SOUNDTRACK: GOAT RODEO-Tiny Desk (Home) Concert #73 (September 1, 2020).
Classical music is for serious people. Yo-Yo Ma, probably the best known cellist in the world, must surely be a very serious fellow. False!
Yo-Yo Ma is a hoot. How do we know? The first song of this set is called “Your Coffee Is a Disaster.” And the name of the group is Goat Rodeo, after all.
Yo-Yo man formed this assemblage known as Goat Rodeo nearly ten years ago. It consists of Yo-Yo Ma, Stuart Duncan, Edgar Meyer and Chris Thile and many other folks.
You’ve probably heard Stuart Duncan playing fiddle on albums with Dolly Parton, Robert Plant and Alison Krauss, and he was named the Academy of Country Music Fiddle Player of the Year numerous times. Edgar Meyer has played bass with Joshua Bell, Béla Fleck and Christian McBride, and the Nashville Symphony commissioned his first orchestral work in 2017. And you’d most likely recognize Chris Thile’s vocals and mandolin in the music of Nickel Creek and Punch Brothers.
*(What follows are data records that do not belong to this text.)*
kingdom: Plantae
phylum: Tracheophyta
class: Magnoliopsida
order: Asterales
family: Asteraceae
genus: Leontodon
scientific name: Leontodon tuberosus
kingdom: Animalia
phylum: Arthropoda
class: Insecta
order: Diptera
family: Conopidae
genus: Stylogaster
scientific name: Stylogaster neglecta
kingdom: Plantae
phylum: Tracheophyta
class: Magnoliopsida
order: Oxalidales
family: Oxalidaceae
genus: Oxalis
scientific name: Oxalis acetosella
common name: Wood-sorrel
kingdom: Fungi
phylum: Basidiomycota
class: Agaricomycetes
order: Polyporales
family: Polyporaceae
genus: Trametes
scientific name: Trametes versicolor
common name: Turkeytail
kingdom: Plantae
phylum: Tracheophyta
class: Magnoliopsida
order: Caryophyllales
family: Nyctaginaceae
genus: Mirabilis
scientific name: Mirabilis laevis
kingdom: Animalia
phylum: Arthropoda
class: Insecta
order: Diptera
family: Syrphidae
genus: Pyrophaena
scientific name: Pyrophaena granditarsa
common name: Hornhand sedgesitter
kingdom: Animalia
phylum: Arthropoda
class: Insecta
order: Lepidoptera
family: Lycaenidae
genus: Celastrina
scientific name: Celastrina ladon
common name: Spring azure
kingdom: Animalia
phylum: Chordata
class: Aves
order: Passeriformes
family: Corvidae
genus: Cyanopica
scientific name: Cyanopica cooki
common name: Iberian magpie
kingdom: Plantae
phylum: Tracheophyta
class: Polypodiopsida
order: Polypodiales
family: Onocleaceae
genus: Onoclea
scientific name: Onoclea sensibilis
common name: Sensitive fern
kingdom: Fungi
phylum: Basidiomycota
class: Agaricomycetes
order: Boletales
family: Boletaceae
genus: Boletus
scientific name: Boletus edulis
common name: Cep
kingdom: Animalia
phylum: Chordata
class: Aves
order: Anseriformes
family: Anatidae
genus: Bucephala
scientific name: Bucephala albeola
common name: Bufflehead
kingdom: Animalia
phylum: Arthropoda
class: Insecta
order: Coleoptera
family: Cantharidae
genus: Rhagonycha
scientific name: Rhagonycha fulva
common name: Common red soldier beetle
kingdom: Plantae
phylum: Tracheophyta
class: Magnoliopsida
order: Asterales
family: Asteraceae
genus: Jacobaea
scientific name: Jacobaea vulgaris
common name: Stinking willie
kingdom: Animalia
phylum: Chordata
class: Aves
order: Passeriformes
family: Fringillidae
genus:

I really enjoyed their wild (yes wild) Tiny Desk Concert back in 2011.
Fast forward a decade and this collaboration channels that same spectacular frenzy, separately captured in the gorgeous homes of the artists and mixed to perfection.
Thile introduces the song by saying the band is often in the midst of a a coffee war: Yo-Yo, Stuart and Edgar prefer beans that were roasted in a volcano for maybe millions of years, while Aoife and I prefer beans that taste as though the were fashioned by angels. We like good coffee.”
Up next is one of many inappropriate (not scandalous or anything) titles. When we are not arguing about coffee we are punning. This: “Waltz Whitman.” It is a slow piece that feels a lot like the kind of music Punch Brothers play–where it is a fiddle, not a violin. Although the middle section which has some gorgeous slow cello from Yo-Yo Ma makes this song transcendent.
“The Trappings” is a faster song and it’s got vocals! Thile sings lead and there is wonderful backing vocals from O’Donovan and Duncan. There’s fantastic cello trills from Yo-Yo Ma throughout.
It’s good til the last drop.
[READ: September 1, 2020] “That Last Odd Day in L.A.”
This story was really interesting.
We meet a man who goes by his last name, Keller. His girlfriend calls him that, his ex-wife called him that, even his teenaged daughter calls him that.
His wife left him after she had a bit of a nervous breakdown–the squirrels had dug up her bulbs and that was the last straw.
The woman Keller has been seeing, Sigrid, is a travel agent. She has a son and an ex-husband who has gone deep into animal rescue. Keller and Sigrid recently had a first date and it was a disaster. Although they are planning another date after Thanksgiving.
I really enjoyed his phone call with his daughter–each one trying to outdo the other with sardonic wit as she tries to determine if he will come to her place for Thanksgiving. After their conversation he wound up having a frozen turkey dinner for Thanksgiving (actually on Tuesday night… what did it matter really?).
Then comes the part about L.A. Keller had a niece and nephew–Rita and Richard–who were twins. They were stockbrokers and had never married. They shared a house in Hollywood and had made a fortune. Richard had recommended that he buy Microsoft just as it was taking off. Keller thought it was terrible sounding company but trusted his nephew. And now he was a rich man–although not as rich as they were.
He had often talked about visiting them, and since he nothing to do for Thanksgiving, they sent him a plane ticket and picked him up in a BMW convertible. He had an amazing time. It was good they had bought him a ticket for only a brief visit because if he’d stayed longer he might never have gone home. Richard and Rita enjoyed having him around–Rita called him fun–and they asked him to come back soon.
He wondered to himself if anyone would miss him if he didn’t go home. He lived where he lived for no apparent reason. He did have Sigrid, for what that was worth, but what else?
There was an incident in L.A. that was meaningful to him–it involved, of all things, a possum. And then a deer. But when he tried to talk about it, people just thought he was crazy.
The story ends absolutely unexpectedly, with Sigird’s son going off with his dad to liberate turkeys and then getting arrested. After his arrest, Sigrid’s son visits Keller–they’ve never met before. Within a short time, Keller runs through a gamut of emotions from concern to pity, to generosity to horror. It’s amazing how quickly the story turns dramatic.
It felt like a simple short story until the end, when it suddenly felt like it could develop into a much bigger story.